Data entries
--- Start ---
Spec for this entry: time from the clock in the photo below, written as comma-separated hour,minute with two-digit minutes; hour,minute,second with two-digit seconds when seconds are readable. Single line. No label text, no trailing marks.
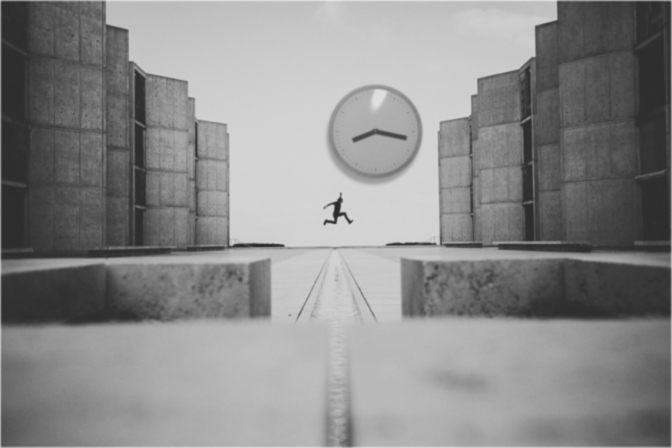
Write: 8,17
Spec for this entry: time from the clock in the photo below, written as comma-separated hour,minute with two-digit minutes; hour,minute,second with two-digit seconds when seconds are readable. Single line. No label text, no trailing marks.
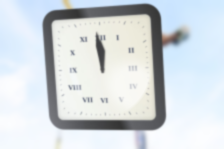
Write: 11,59
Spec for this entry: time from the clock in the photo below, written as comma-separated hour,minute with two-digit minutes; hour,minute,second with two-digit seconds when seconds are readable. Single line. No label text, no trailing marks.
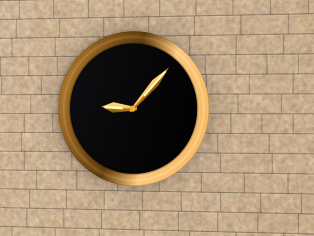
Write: 9,07
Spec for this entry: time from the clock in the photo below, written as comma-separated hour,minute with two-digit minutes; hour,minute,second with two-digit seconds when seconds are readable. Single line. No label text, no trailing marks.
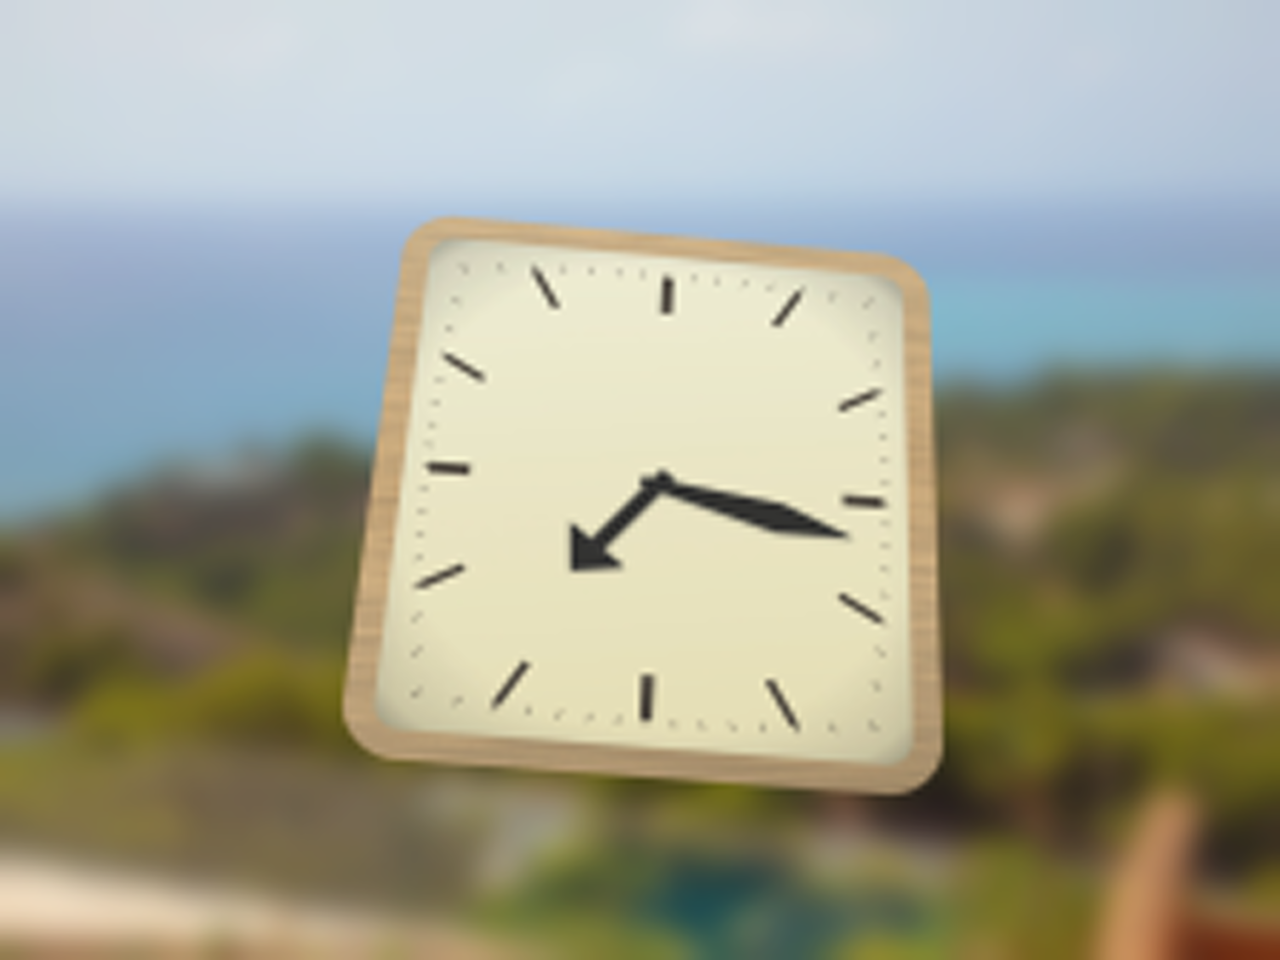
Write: 7,17
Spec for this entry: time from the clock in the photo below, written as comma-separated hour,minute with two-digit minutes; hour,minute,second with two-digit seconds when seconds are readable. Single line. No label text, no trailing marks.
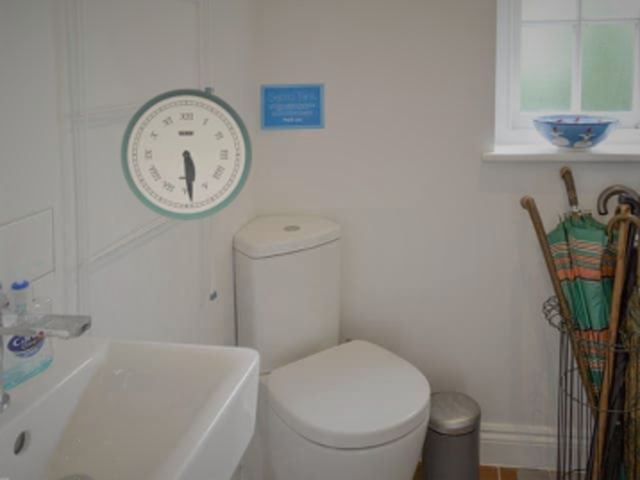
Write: 5,29
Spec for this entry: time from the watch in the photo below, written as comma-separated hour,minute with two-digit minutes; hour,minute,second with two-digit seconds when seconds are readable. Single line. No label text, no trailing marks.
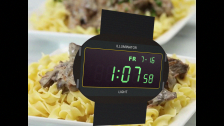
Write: 1,07,58
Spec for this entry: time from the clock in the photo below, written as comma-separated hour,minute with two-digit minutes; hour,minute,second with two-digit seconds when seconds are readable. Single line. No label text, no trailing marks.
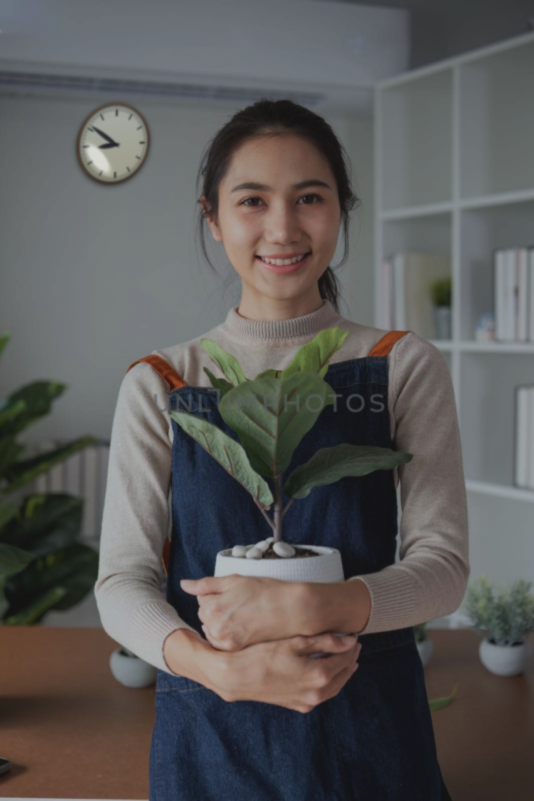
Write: 8,51
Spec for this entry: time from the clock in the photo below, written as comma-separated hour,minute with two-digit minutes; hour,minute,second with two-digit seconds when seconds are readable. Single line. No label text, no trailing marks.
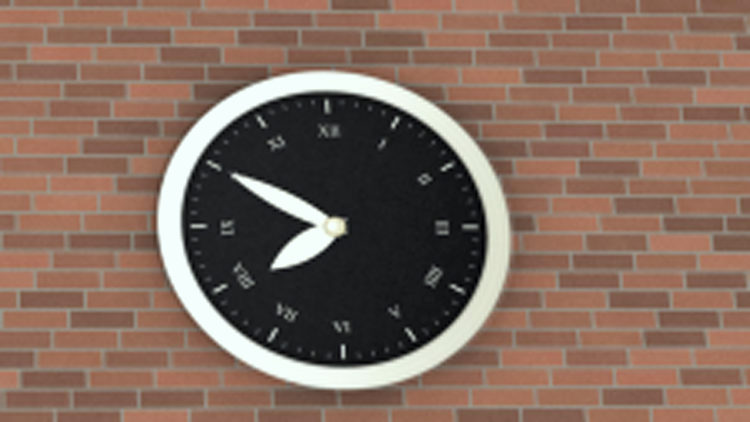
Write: 7,50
--- End ---
### Set task
Reproduce every line of the records above word for word, leaving out the pictures.

### Answer to this task
Spec for this entry: time from the clock in the photo below, written as comma-separated hour,minute with two-digit minutes; hour,minute,second with two-digit seconds when seconds are readable. Single line. No label text, no trailing marks.
Write: 8,17
Spec for this entry: time from the clock in the photo below, written as comma-separated hour,minute with two-digit minutes; hour,minute,second with two-digit seconds when seconds are readable. Single line. No label text, no trailing marks.
Write: 11,59
Spec for this entry: time from the clock in the photo below, written as comma-separated hour,minute with two-digit minutes; hour,minute,second with two-digit seconds when seconds are readable. Single line. No label text, no trailing marks.
Write: 9,07
Spec for this entry: time from the clock in the photo below, written as comma-separated hour,minute with two-digit minutes; hour,minute,second with two-digit seconds when seconds are readable. Single line. No label text, no trailing marks.
Write: 7,17
Spec for this entry: time from the clock in the photo below, written as comma-separated hour,minute with two-digit minutes; hour,minute,second with two-digit seconds when seconds are readable. Single line. No label text, no trailing marks.
Write: 5,29
Spec for this entry: time from the watch in the photo below, written as comma-separated hour,minute with two-digit minutes; hour,minute,second with two-digit seconds when seconds are readable. Single line. No label text, no trailing marks.
Write: 1,07,58
Spec for this entry: time from the clock in the photo below, written as comma-separated hour,minute with two-digit minutes; hour,minute,second with two-digit seconds when seconds are readable. Single line. No label text, no trailing marks.
Write: 8,51
Spec for this entry: time from the clock in the photo below, written as comma-separated hour,minute with two-digit minutes; hour,minute,second with two-digit seconds when seconds are readable. Single line. No label text, no trailing marks.
Write: 7,50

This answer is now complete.